Ajax-Beşiktaş maçının hakemi John Brooks, İngilizlerin Antony Taylor ve Michael Oliver'dan sonra yetiştirdiği 34 yaşında, umut bağladıkları üç numaralı hakemi. Aşırı rahat, özgüvenli ve sakin. Maçta da hakemi zorlayacak herhangi bir pozisyon da olmadı. O da oyunu saldı. İkili mücadeleleri oynatarak oyuna tempo kazandırdı. Basit temaslarda faul bekleyen oyunculara dönüp bakmadı bile. Kontrolsüz hareketlerde gösterdiği kartlar, önce avantaja bırakıp sonra dönüp gösterdiği kartlar, örnek yorumlar ve başarılı uygulamalardı. Oyuncularla iyi iletişim kurdu. Eleştirebileceğimiz tek yer Paulista'ya yaptığı elin yüze geldiği pozisyonda Brobbey'e çıkarmadığı sarı karttı. Eh!

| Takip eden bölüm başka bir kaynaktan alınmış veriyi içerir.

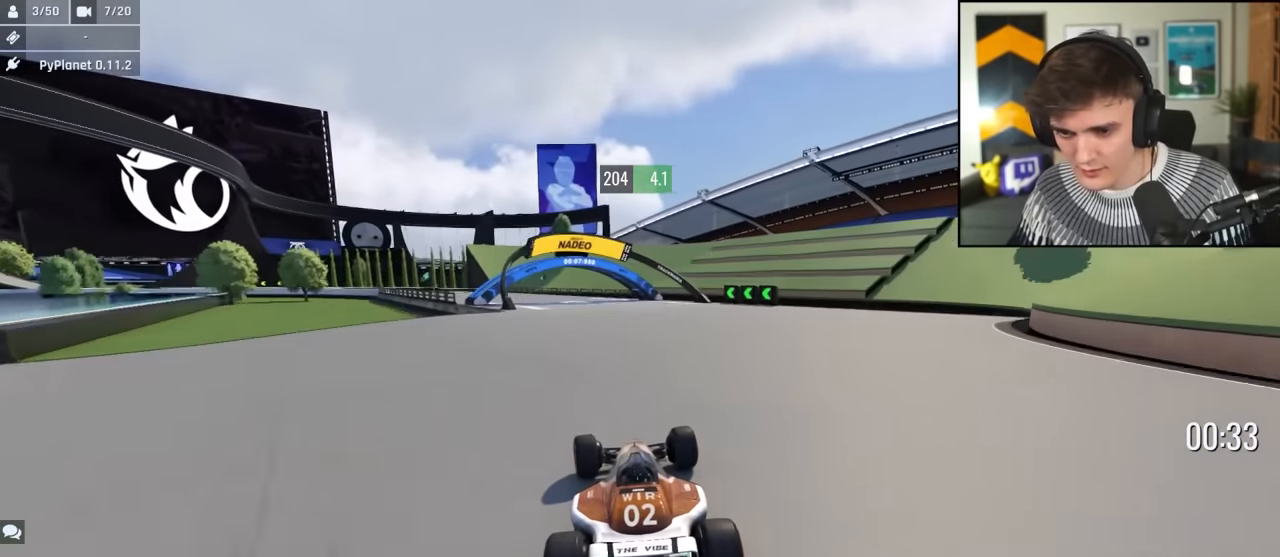
{"keys": ["up"], "events": [[333, "left", "down"], [433, "left", "up"]]}
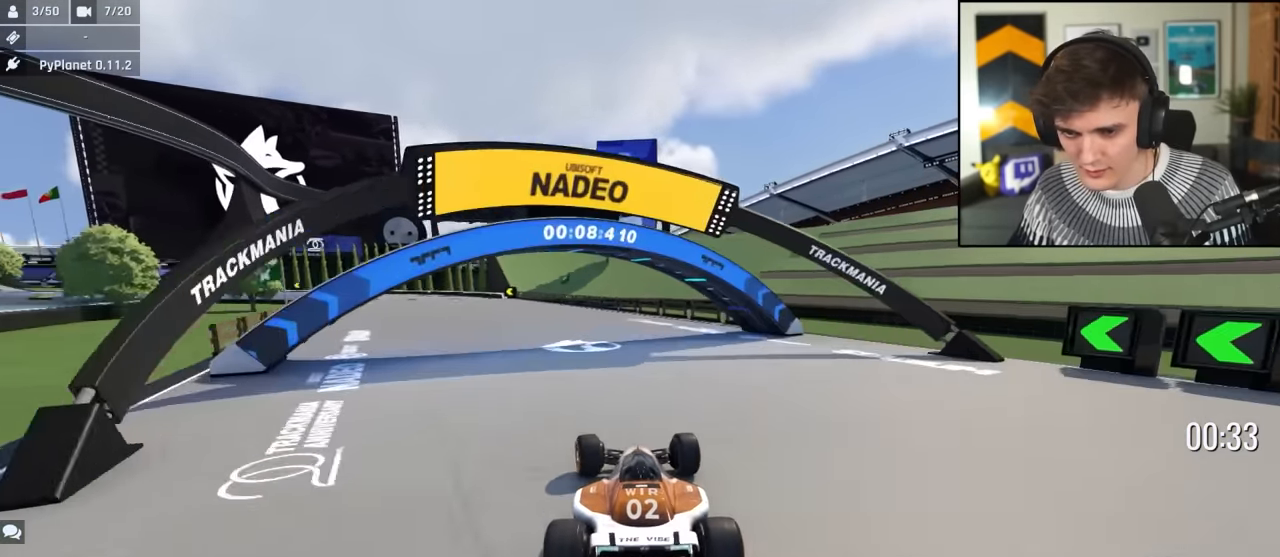
{"keys": ["left", "up"], "events": [[67, "left", "down"], [167, "left", "up"], [200, "left", "down"]]}
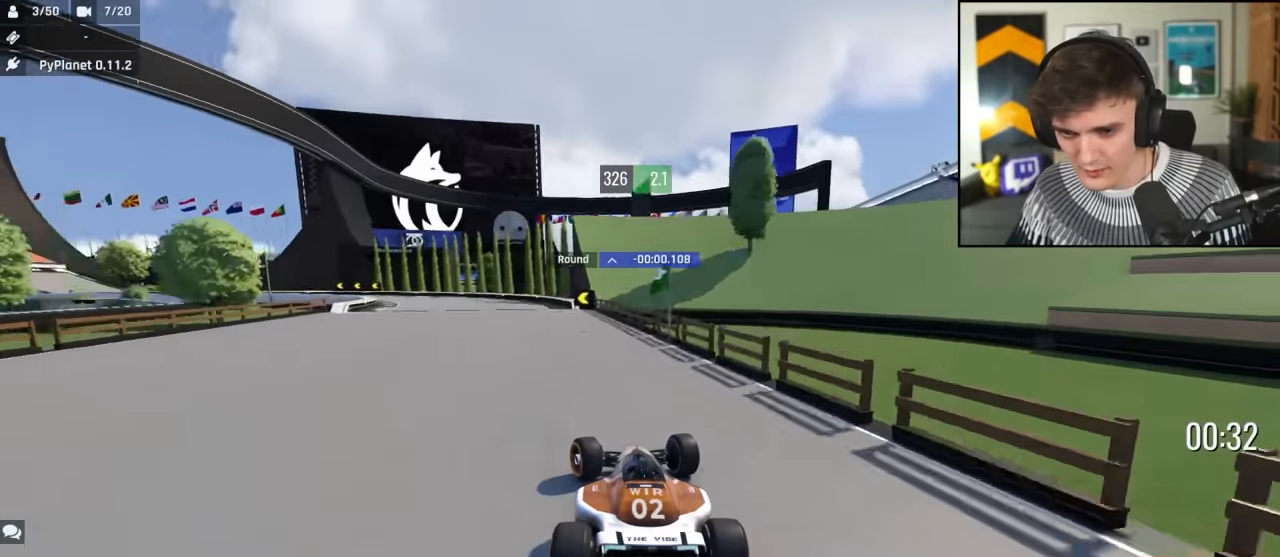
{"keys": ["left", "up"], "events": []}
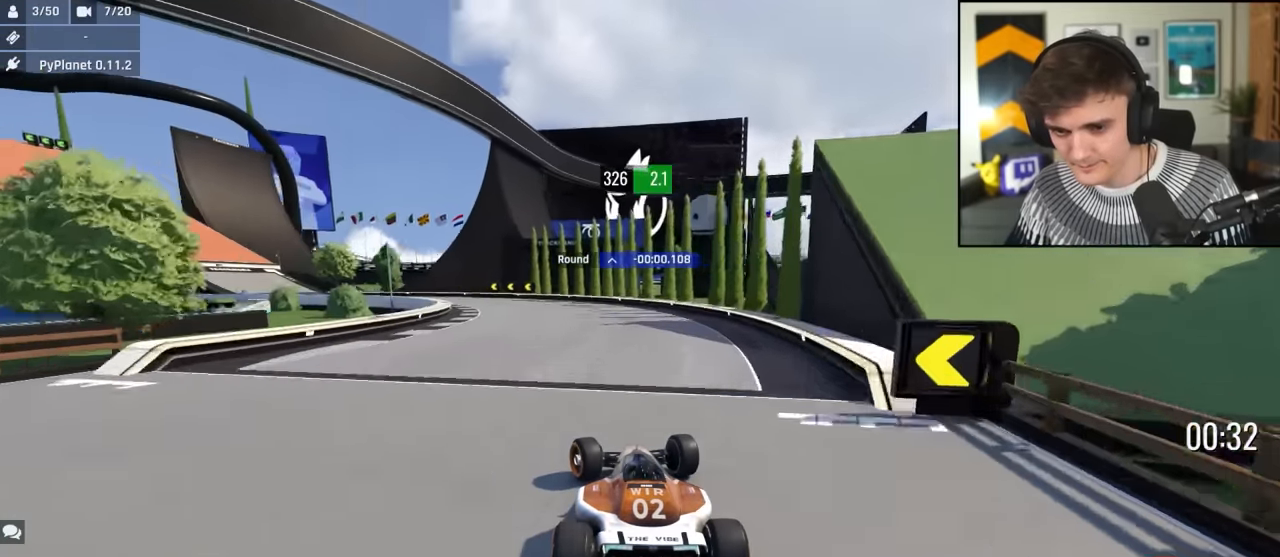
{"keys": ["left"], "events": [[467, "up", "up"]]}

Bu kadar kusur kadı kızında bile olur. Fenerbahçe-US Gilloise maçında ise Fransa'nın son yıllarda yetiştirdiği önemli hakemlerden 41 yaşındaki Benoit Bastien; temaslı futbola izin verince kora kor bir mücadele seyrettik. Özgüvenli ve soğukkanlı bir hakem. Saygı ve disiplinini bozabilecek davranışlara karşı son derece duyarlı.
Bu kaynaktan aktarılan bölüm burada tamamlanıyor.